Sancaktutar AA et al, 2011: Treatment of forgotten ureteral stents: how much does it really cost? A cost-effectiveness study in 27 patients
Sancaktutar AA, Söylemez H, Bozkurt Y, Penbegül N, Atar M
Department of Urology, University of Dicle, Diyarbakır, Turkey
Aim of study was to present costs of forgotten ureteral stents extraction so as to distract attentions of the urologists on this issue. Medical files of 27 accessible patients who referred to our clinics between 2001 and 2010 because of forgotten ureteral stent were retrospectively analyzed. The indwelling time of double-j stents (DJS) was calculated from the time of its insertion. Costs related to radiological investigations, all invasive, and noninvasive interventions, duration of hospital stay, and medical treatments used were calculated. These estimations were based on 2010 prices determined by Turkey Ministry of Health. Mean age of the patients was 31.2 (8-86 years) years. Mean indwelling time of ureteral DJSs was 36.7 months (14-84 months). Seventy-one [extracorporeal shock wave lithotripsy (ESWL), n = 26; invasive/noninvasive interventions, n = 32] procedures were applied for 27 patients. In six patients without incrustation, after a single session of ESWL DJSs could be removed cystoscopically. A various combination of a multimodal therapy was used for other 21 patients. Total financial burden of 27 patients was US $ 34,300. Cost of treatment was estimated to be 6.9-fold (1.8- to 21-fold) higher than an average timely stent extraction. Financial burden of the treatments increased in parallel with the duration of the stent retention (p = 0.001). Management of forgotten DJS is time consuming, difficult, complicated, risky, and costly. Therefore; financial burden, increased labour loss, and impaired quality of life brought by the application of these modalities must not be forgotten.
Urol Res. 2012 Aug;40(4):317-25. doi: 10.1007/s00240-011-0409-3. Epub 2011 Aug 11
PMID: 21833788 [PubMed - as supplied by publisher]

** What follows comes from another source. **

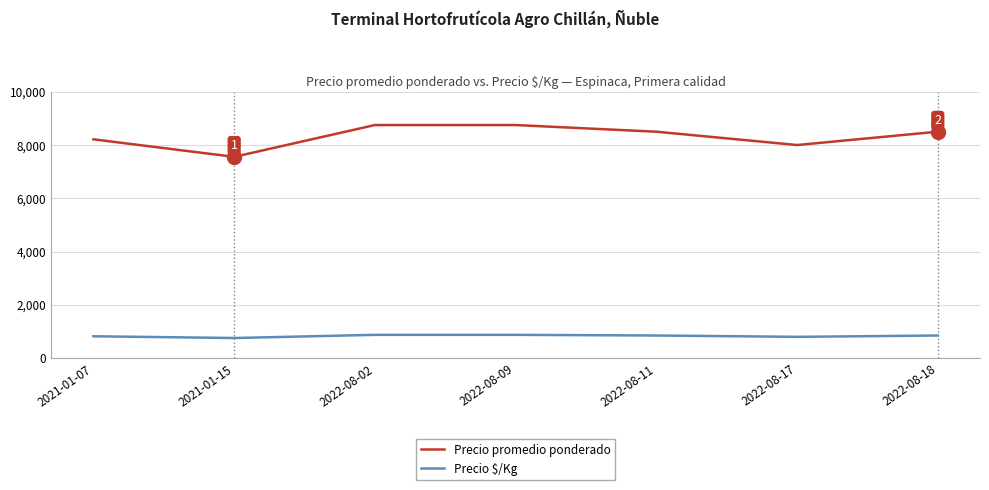

At which label is Precio promedio ponderado closest to 8153?

2021-01-07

In 27 patients forgotten stents had to be removed. All patients except one pregnant woman were initially treated with one ESWL session. But EWSL alone (7 patients) or in combination with cystoscopic lithotripsy (3 patients) was only successful in 10 altogether. The authors fail to explain why all patients were initially treated with ESWL "DJs could be removed cystoscopically after a single session of ESWL in six patients with no incrustation as detected in KUB." It is also not stated why none of their patients had several ESWL sessions.